Exercise inputs –
# # # #

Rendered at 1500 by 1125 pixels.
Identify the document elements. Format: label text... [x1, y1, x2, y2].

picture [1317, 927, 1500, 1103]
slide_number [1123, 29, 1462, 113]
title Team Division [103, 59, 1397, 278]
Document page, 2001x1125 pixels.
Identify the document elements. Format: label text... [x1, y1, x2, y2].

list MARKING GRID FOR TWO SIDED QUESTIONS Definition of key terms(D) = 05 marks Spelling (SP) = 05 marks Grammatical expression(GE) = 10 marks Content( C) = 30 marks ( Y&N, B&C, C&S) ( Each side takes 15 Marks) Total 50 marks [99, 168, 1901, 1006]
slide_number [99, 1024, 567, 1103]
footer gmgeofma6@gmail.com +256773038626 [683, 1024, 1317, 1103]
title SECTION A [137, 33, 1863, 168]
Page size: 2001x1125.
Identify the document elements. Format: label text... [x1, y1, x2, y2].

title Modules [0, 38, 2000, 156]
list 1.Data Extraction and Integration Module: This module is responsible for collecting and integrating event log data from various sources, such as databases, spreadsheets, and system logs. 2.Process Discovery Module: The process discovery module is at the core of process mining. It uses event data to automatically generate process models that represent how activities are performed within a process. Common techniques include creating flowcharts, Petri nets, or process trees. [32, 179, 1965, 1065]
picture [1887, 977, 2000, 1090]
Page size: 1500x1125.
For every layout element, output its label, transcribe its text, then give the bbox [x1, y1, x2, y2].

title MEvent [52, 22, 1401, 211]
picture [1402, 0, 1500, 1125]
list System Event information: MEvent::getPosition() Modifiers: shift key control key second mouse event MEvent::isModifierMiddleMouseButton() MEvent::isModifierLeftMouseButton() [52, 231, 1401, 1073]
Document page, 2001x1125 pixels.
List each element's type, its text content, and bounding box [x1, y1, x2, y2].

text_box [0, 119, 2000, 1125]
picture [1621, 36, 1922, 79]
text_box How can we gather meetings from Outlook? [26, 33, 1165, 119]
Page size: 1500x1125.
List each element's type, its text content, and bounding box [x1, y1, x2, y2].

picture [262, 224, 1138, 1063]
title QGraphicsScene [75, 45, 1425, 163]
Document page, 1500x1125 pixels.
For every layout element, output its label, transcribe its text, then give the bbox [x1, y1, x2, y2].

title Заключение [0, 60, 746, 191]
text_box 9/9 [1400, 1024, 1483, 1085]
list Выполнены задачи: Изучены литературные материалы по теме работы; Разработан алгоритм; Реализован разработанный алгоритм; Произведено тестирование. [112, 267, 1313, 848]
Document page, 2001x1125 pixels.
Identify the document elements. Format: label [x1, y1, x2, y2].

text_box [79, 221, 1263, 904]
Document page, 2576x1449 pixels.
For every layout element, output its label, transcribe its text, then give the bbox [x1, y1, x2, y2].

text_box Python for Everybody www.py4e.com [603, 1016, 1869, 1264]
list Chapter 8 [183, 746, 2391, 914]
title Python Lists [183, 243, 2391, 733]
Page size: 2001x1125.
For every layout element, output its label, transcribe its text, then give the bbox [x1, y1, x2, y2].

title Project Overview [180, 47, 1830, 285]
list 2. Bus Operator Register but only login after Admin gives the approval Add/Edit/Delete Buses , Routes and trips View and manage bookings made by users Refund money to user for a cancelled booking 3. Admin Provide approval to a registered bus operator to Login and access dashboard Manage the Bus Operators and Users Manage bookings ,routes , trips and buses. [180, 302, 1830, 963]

# # # #

Task to carry out – Output each entry exactly. Leave none out.

Expected output –
Rendered at 1500 by 1125 pixels.
Identify the document elements. Format: label text... [x1, y1, x2, y2].

picture [1317, 927, 1500, 1103]
slide_number [1123, 29, 1462, 113]
title Team Division [103, 59, 1397, 278]
Document page, 2001x1125 pixels.
Identify the document elements. Format: label text... [x1, y1, x2, y2].

list MARKING GRID FOR TWO SIDED QUESTIONS Definition of key terms(D) = 05 marks Spelling (SP) = 05 marks Grammatical expression(GE) = 10 marks Content( C) = 30 marks ( Y&N, B&C, C&S) ( Each side takes 15 Marks) Total 50 marks [99, 168, 1901, 1006]
slide_number [99, 1024, 567, 1103]
footer gmgeofma6@gmail.com +256773038626 [683, 1024, 1317, 1103]
title SECTION A [137, 33, 1863, 168]
Page size: 2001x1125.
Identify the document elements. Format: label text... [x1, y1, x2, y2].

title Modules [0, 38, 2000, 156]
list 1.Data Extraction and Integration Module: This module is responsible for collecting and integrating event log data from various sources, such as databases, spreadsheets, and system logs. 2.Process Discovery Module: The process discovery module is at the core of process mining. It uses event data to automatically generate process models that represent how activities are performed within a process. Common techniques include creating flowcharts, Petri nets, or process trees. [32, 179, 1965, 1065]
picture [1887, 977, 2000, 1090]
Page size: 1500x1125.
For every layout element, output its label, transcribe its text, then give the bbox [x1, y1, x2, y2].

title MEvent [52, 22, 1401, 211]
picture [1402, 0, 1500, 1125]
list System Event information: MEvent::getPosition() Modifiers: shift key control key second mouse event MEvent::isModifierMiddleMouseButton() MEvent::isModifierLeftMouseButton() [52, 231, 1401, 1073]
Document page, 2001x1125 pixels.
List each element's type, its text content, and bounding box [x1, y1, x2, y2].

text_box [0, 119, 2000, 1125]
picture [1621, 36, 1922, 79]
text_box How can we gather meetings from Outlook? [26, 33, 1165, 119]
Page size: 1500x1125.
List each element's type, its text content, and bounding box [x1, y1, x2, y2].

picture [262, 224, 1138, 1063]
title QGraphicsScene [75, 45, 1425, 163]
Document page, 1500x1125 pixels.
For every layout element, output its label, transcribe its text, then give the bbox [x1, y1, x2, y2].

title Заключение [0, 60, 746, 191]
text_box 9/9 [1400, 1024, 1483, 1085]
list Выполнены задачи: Изучены литературные материалы по теме работы; Разработан алгоритм; Реализован разработанный алгоритм; Произведено тестирование. [112, 267, 1313, 848]
Document page, 2001x1125 pixels.
Identify the document elements. Format: label [x1, y1, x2, y2].

text_box [79, 221, 1263, 904]
Document page, 2576x1449 pixels.
For every layout element, output its label, transcribe its text, then give the bbox [x1, y1, x2, y2].

text_box Python for Everybody www.py4e.com [603, 1016, 1869, 1264]
list Chapter 8 [183, 746, 2391, 914]
title Python Lists [183, 243, 2391, 733]
Page size: 2001x1125.
For every layout element, output its label, transcribe its text, then give the bbox [x1, y1, x2, y2].

title Project Overview [180, 47, 1830, 285]
list 2. Bus Operator Register but only login after Admin gives the approval Add/Edit/Delete Buses , Routes and trips View and manage bookings made by users Refund money to user for a cancelled booking 3. Admin Provide approval to a registered bus operator to Login and access dashboard Manage the Bus Operators and Users Manage bookings ,routes , trips and buses. [180, 302, 1830, 963]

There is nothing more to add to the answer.